### Your tasks
**a)** Update the offshore aquaculture bill summary by writing it out again, starting at "Fisheries, coastal communities, and" and ending at "and science-based standards.", with "taxpayers" changed to "consumers".
**b)** Pick up the offshore aquaculture bill summary after its last sentence and write what comes next.

### Excerpt provided
**********
Introduced July 31, 2025 by Roger F. Wicker · Last progress July 31, 2025
The bill aims to grow a science-guided domestic offshore aquaculture industry with jobs, training, and clearer federal coordination, but it raises significant environmental risks, regulatory costs, and equity concerns about who benefits and who bears the costs.
Coastal communities, fisheries, and regulators will get new science, monitoring, and performance standards that aim to reduce environmental and health risks from offshore aquaculture.
Small businesses, fishers, and coastal workers will gain jobs, workforce training, apprenticeships, and local economic supports tied to aquaculture development.
Federal administration and permitting should be clearer and more coordinated through new definitions, a dedicated Office of Aquaculture with regional coordinators, and recommended permitting guidance.
Fisheries, coastal communities, and ecosystems face increased risk of pollution, escapes, disease spread, and habitat impacts from expanded offshore aquaculture.
Small-scale fishers and local commercial operators could be disadvantaged if federal support, grants, and Centers of Excellence disproportionately benefit larger commercial aquaculture firms.
Operators, state agencies, and taxpayers will face new regulatory, monitoring, and reporting costs from permitting, demonstration projects, and science-based standards.
**********
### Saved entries
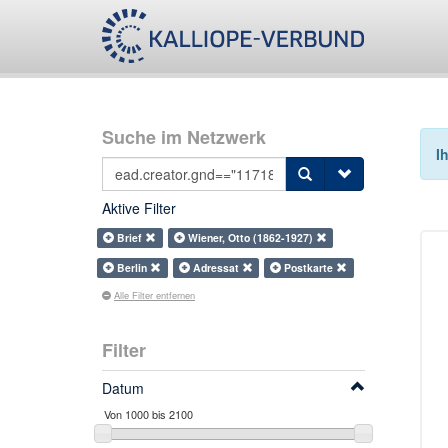
Suche im Netzwerk
I
Aktive Filter
Brief
Wiener, Otto (1862-1927)
Berlin
Adressat
Postkarte
Alle Filter entfernen
Filter
Datum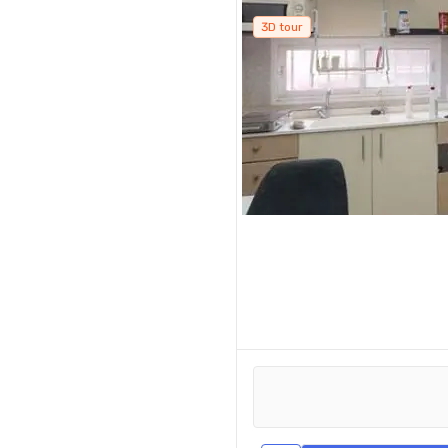
3D tour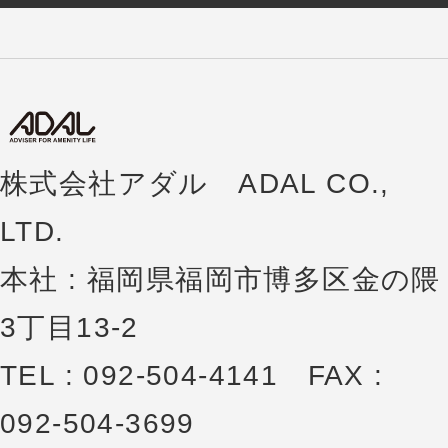
株式会社アダル ADAL CO.,
LTD.
本社 : 福岡県福岡市博多区金の隈
3丁目13-2
TEL : 092-504-4141 FAX :
092-504-3699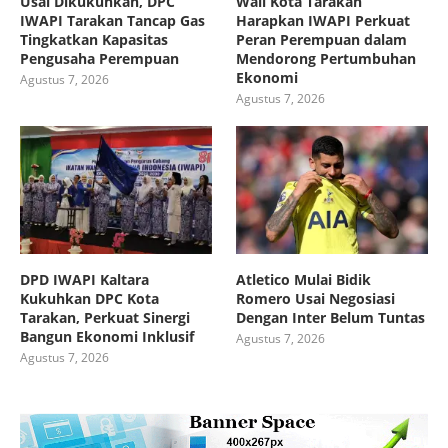
Usai Dikukuhkan, DPC
Wali Kota Tarakan
IWAPI Tarakan Tancap Gas
Harapkan IWAPI Perkuat
Tingkatkan Kapasitas
Peran Perempuan dalam
Pengusaha Perempuan
Mendorong Pertumbuhan
Ekonomi
Agustus 7, 2026
Agustus 7, 2026
DPD IWAPI Kaltara
Atletico Mulai Bidik
Kukuhkan DPC Kota
Romero Usai Negosiasi
Tarakan, Perkuat Sinergi
Dengan Inter Belum Tuntas
Bangun Ekonomi Inklusif
Agustus 7, 2026
Agustus 7, 2026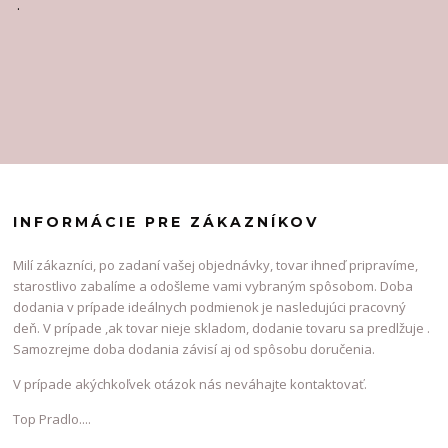
.
INFORMÁCIE PRE ZÁKAZNÍKOV
Milí zákazníci, po zadaní vašej objednávky, tovar ihneď pripravíme,
starostlivo zabalíme a odošleme vami vybraným spôsobom. Doba
dodania v prípade ideálnych podmienok je nasledujúci pracovný
deň. V prípade ,ak tovar nieje skladom, dodanie tovaru sa predlžuje .
Samozrejme doba dodania závisí aj od spôsobu doručenia.
V prípade akýchkoľvek otázok nás neváhajte kontaktovať.
Top Pradlo....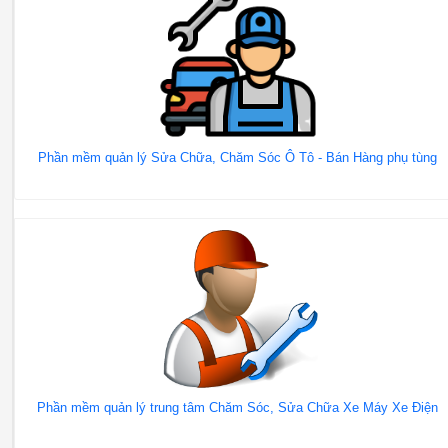
Phần mềm quản lý Sửa Chữa, Chăm Sóc Ô Tô - Bán Hàng phụ tùng
Phần mềm quản lý trung tâm Chăm Sóc, Sửa Chữa Xe Máy Xe Điện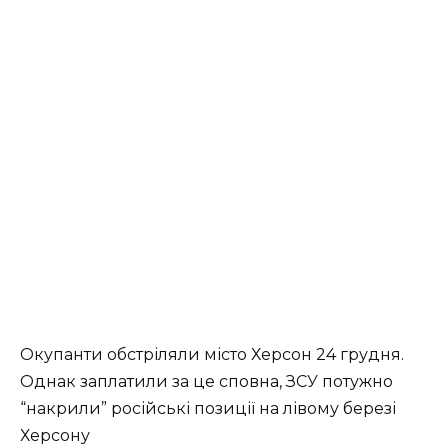
Окупанти обстріляли місто Херсон 24 грудня.
Однак заплатили за це сповна, ЗСУ потужно
“накрили” російські позиції на лівому березі
Херсону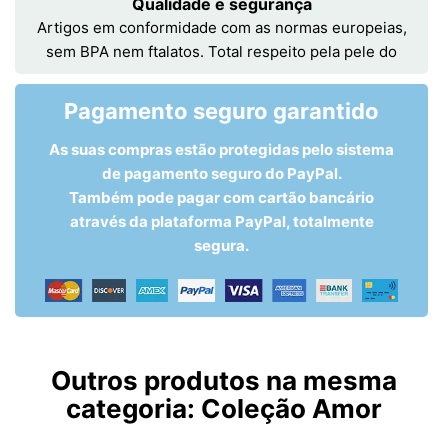
Qualidade e segurança
Artigos em conformidade com as normas europeias,
sem BPA nem ftalatos. Total respeito pela pele do
Pagamento seguro garantido
As suas compras estão protegidas pelo sistema
de pagamento seguro do PayPal.
Também pode pagar com cartão bancário
através da plataforma PayPal, totalmente
segura.
Outros produtos na mesma
categoria:
Coleção Amor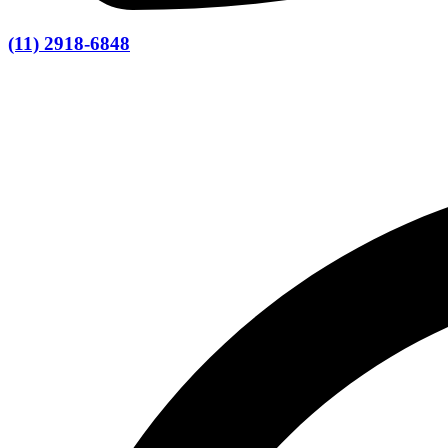
(11) 2918-6848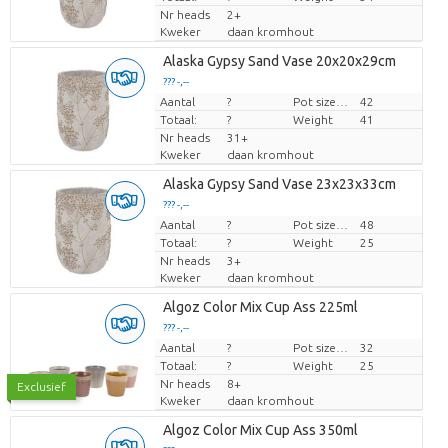
Nr heads
2+
Kweker
daan kromhout
Alaska Gypsy Sand Vase 20x20x29cm
??? -,--
Aantal
Prijs per stuk
?
Pot size (cm)
42
Totaal:
?
Weight
41
Nr heads
31+
Kweker
daan kromhout
Alaska Gypsy Sand Vase 23x23x33cm
??? -,--
Aantal
Prijs per stuk
?
Pot size (cm)
48
Totaal:
?
Weight
25
Nr heads
3+
Kweker
daan kromhout
Algoz Color Mix Cup Ass 225ml
??? -,--
Aantal
Prijs per stuk
?
Pot size (cm)
32
Totaal:
?
Weight
25
Nr heads
8+
Exclusief
Kweker
daan kromhout
Algoz Color Mix Cup Ass 350ml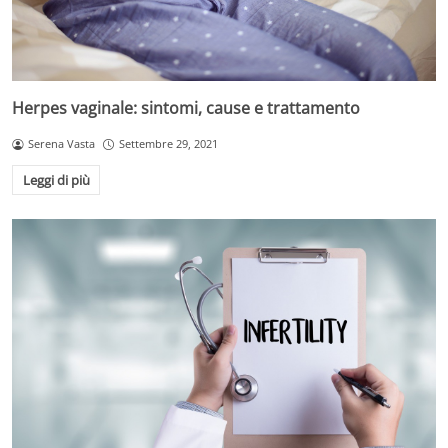
Herpes vaginale: sintomi, cause e trattamento
Serena Vasta
Settembre 29, 2021
Leggi di più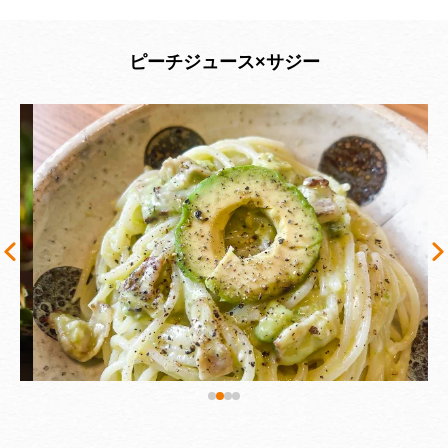
ピーチジュース×サジー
**********
### Set of answers
**a)**
Fisheries, coastal communities, and ecosystems face increased risk of pollution, escapes, disease spread, and habitat impacts from expanded offshore aquaculture.
Small-scale fishers and local commercial operators could be disadvantaged if federal support, grants, and Centers of Excellence disproportionately benefit larger commercial aquaculture firms.
Operators, state agencies, and consumers will face new regulatory, monitoring, and reporting costs from permitting, demonstration projects, and science-based standards.

**b)**
Based on analysis of 12 sections of legislative text.
Authorizes NOAA to create an Office of Aquaculture, run an assessment and demonstration-permit program, fund research/grants/Centers of Excellence, and require a National Academies study to guide offshore aquaculture regulation.
Authorizes NOAA to build a domestic offshore aquaculture program by creating an Office of Aquaculture, funding research and demonstration projects, and supporting workforce, marketing, and regional centers to grow sustainable ocean farming. It requires a scientific assessment program and demonstration permits, a public National Academies study on regulatory and environmental needs, and a federal database and grant programs to support industry development while addressing environmental monitoring and stakeholder coordination.